The paper introduces a unified logic based approach to maintenance of queries under database changes and shows how known results in translations schemes transfer can be applied to particular problems in database maintenance. This approach unifies different aspects, related to both schema and data evolution in databases, into a single framework. The basic underlying notion of a logical translation scheme and its induced maps, is based on the classical syntactic notion of interpretability from logic, made explicit by M. Rabin in [29].

Analyzing computations on different generations of databases, using our general technique, we encountered several problems with some kinds of rules, for example, deletion over join. Systematically using the technique of translation scheme, we introduced the notion of \(\Phi \)-sums and showed how queries, expressible in different extensions of FOL may be handled over different generations of the \(\Phi \)-sums.

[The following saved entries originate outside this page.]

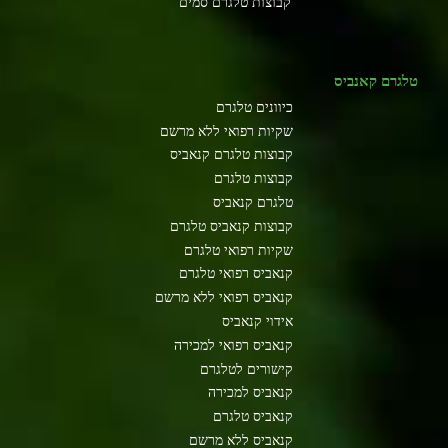
קבוצות טלגרם סמים
טלגרם קאנביס
כיוונים טלגרם
שקיות רפואי ללא מרשם
קבוצות טלגרם קנאביס
קבוצות טלגרם
טלגרם קנאביס
קבוצות קנאביס טלגרם
שקיות רפואי טלגרם
קנאביס רפואי טלגרם
קנאביס רפואי ללא מרשם
אידוי קנאביס
קנאביס רפואי למכירה
קישורים לטלגרם
קנאביס למכירה
קנאביס טלגרם
קנאביס ללא מרשם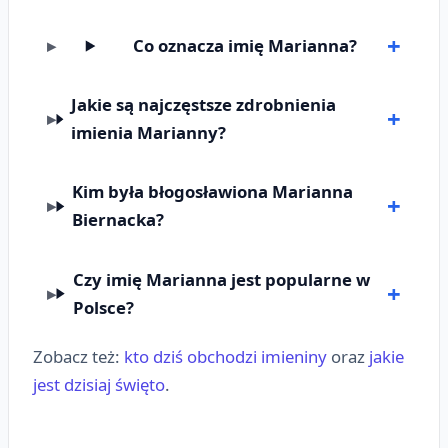
Co oznacza imię Marianna?
Jakie są najczęstsze zdrobnienia
imienia Marianny?
Kim była błogosławiona Marianna
Biernacka?
Czy imię Marianna jest popularne w
Polsce?
Zobacz też:
kto dziś obchodzi imieniny
oraz
jakie
jest dzisiaj święto
.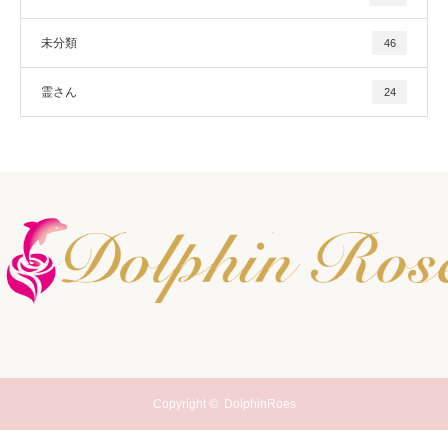
未分類
46
霊さん
24
Copyright ©
DolphinRoes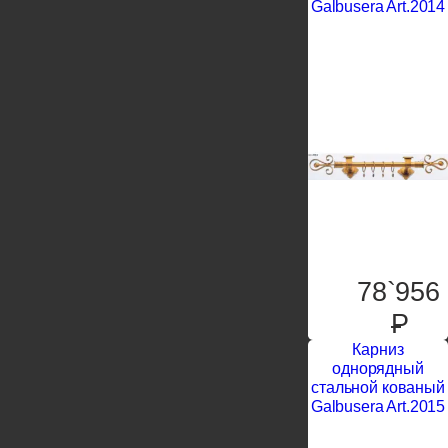
Galbusera Art.2014
78`956
P
Карниз
однорядный
стальной кованый
Galbusera Art.2015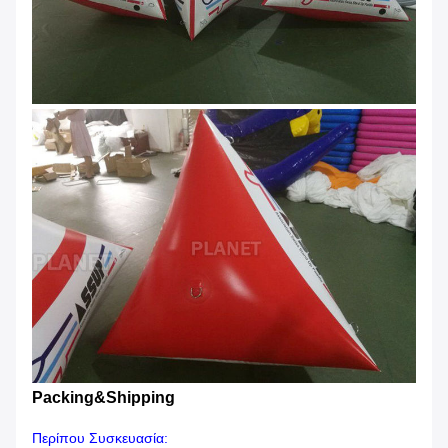
Packing&Shipping
Περίπου Συσκευασία: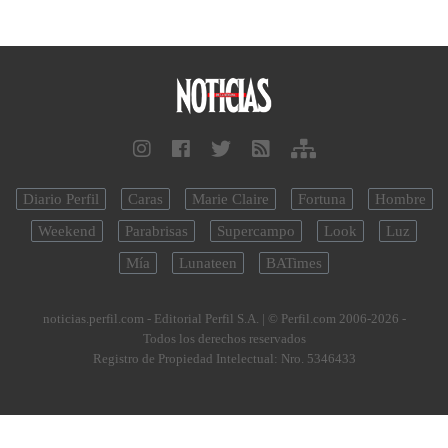
Diario Perfil
Caras
Marie Claire
Fortuna
Hombre
Weekend
Parabrisas
Supercampo
Look
Luz
Mía
Lunateen
BATimes
noticias.perfil.com - Editorial Perfil S.A.
| © Perfil.com 2006-2026 -
Todos los derechos reservados
Registro de Propiedad Intelectual: Nro. 5346433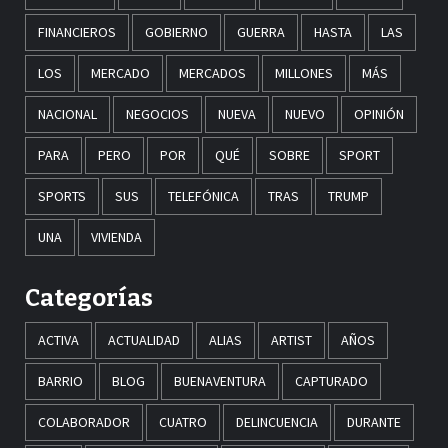
FINANCIEROS
GOBIERNO
GUERRA
HASTA
LAS
LOS
MERCADO
MERCADOS
MILLONES
MÁS
NACIONAL
NEGOCIOS
NUEVA
NUEVO
OPINIÓN
PARA
PERO
POR
QUÉ
SOBRE
SPORT
SPORTS
SUS
TELEFÓNICA
TRAS
TRUMP
UNA
VIVIENDA
Categorías
ACTIVA
ACTUALIDAD
ALIAS
ARTIST
AÑOS
BARRIO
BLOG
BUENAVENTURA
CAPTURADO
COLABORADOR
CUATRO
DELINCUENCIA
DURANTE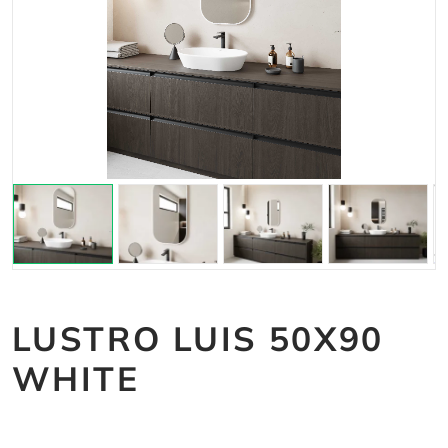
LUSTRO LUIS 50X90
WHITE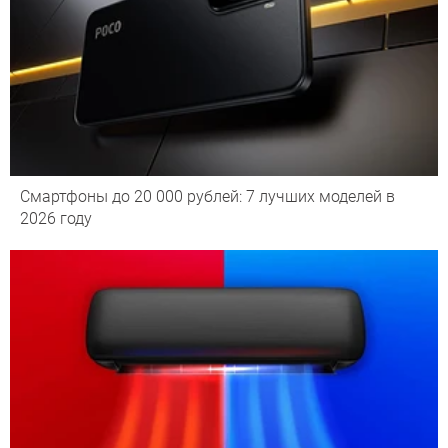
Смартфоны до 20 000 рублей: 7 лучших моделей в
2026 году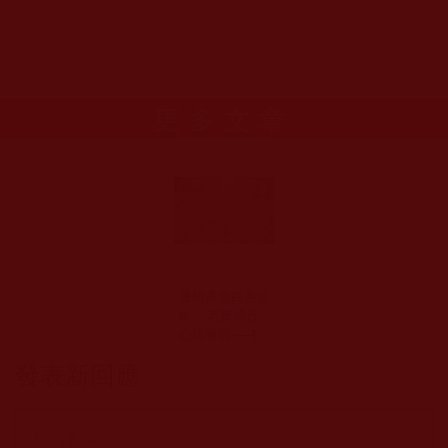
更多文章
運頓多吉白菩提
會-「老實修行」
心得報告 ──[董
愛莉]
發表新回應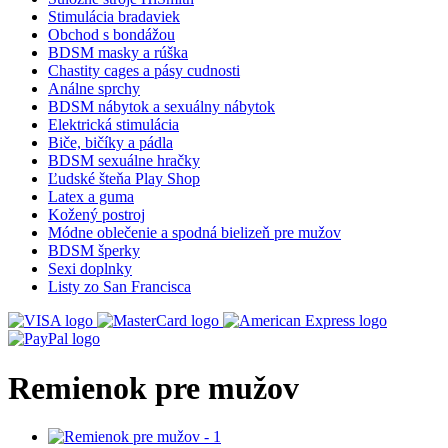
Stimulácia bradaviek
Obchod s bondážou
BDSM masky a rúška
Chastity cages a pásy cudnosti
Análne sprchy
BDSM nábytok a sexuálny nábytok
Elektrická stimulácia
Biče, bičíky a pádla
BDSM sexuálne hračky
Ľudské šteňa Play Shop
Latex a guma
Kožený postroj
Módne oblečenie a spodná bielizeň pre mužov
BDSM šperky
Sexi doplnky
Listy zo San Francisca
Remienok pre mužov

Moreover, using the technique of translation scheme, we introduced the notions of an incremental view re-computations. We proved that every query expressible in FOL, MSOL, SOL, LFP, IFP and existential pos-TC allows incremental view re-computations. The last results lead to the corollary that every I-DATALOG program allows incremental re-computation. Moreover, it follows from our main results that on ordered databases every program, computable in polynomial time or logarithmic space, allows incremental re-computation.